**EXTRACTED RECORDS:**
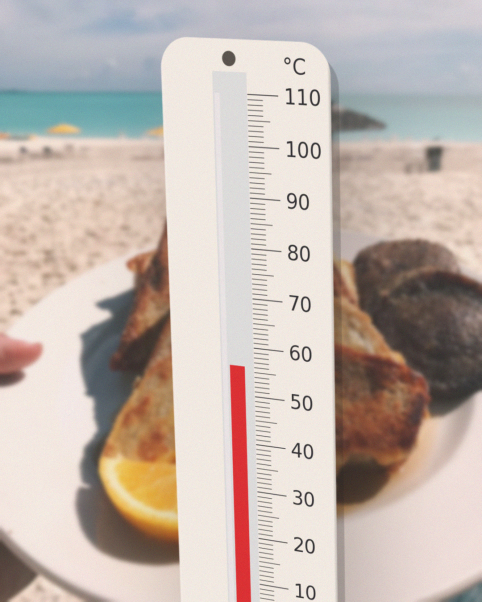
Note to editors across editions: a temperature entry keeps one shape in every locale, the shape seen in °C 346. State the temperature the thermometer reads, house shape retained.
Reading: °C 56
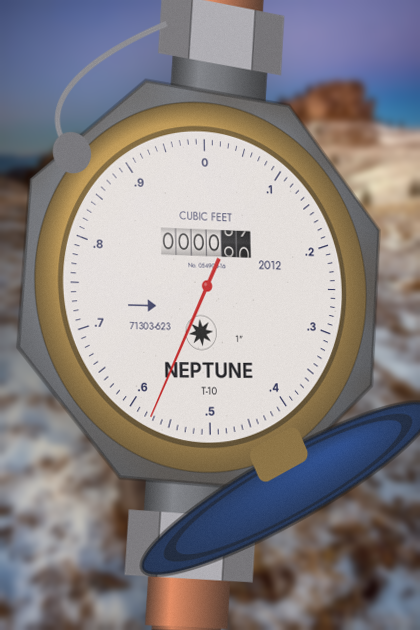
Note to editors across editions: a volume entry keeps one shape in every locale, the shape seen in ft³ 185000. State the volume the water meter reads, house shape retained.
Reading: ft³ 89.57
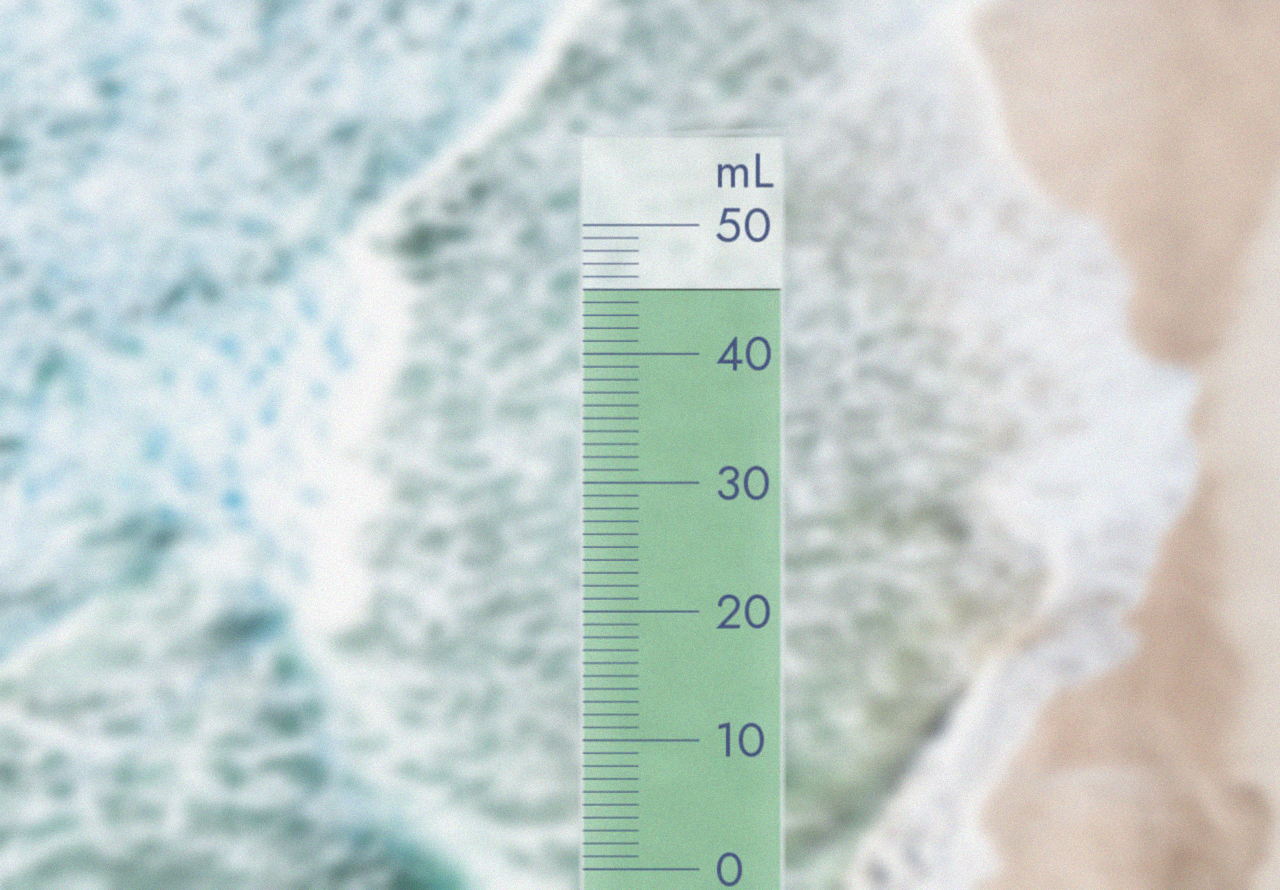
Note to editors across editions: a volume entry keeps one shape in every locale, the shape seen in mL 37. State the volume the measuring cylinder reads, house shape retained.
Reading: mL 45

**TASK:**
Turn the material from the line with "water meter reads, house shape retained." through the end into a Markdown table with the columns Row and Line, one numbered row per line. Skip blank lines and leave the pictures out.

**SOLUTION FOR THIS TASK:**
| Row | Line |
|---|---|
| 1 | Note to editors across editions: a volume entry keeps one shape in every locale, the shape seen in ft³ 185000. State the volume the water meter reads, house shape retained. |
| 2 | Reading: ft³ 89.57 |
| 3 | Note to editors across editions: a volume entry keeps one shape in every locale, the shape seen in mL 37. State the volume the measuring cylinder reads, house shape retained. |
| 4 | Reading: mL 45 |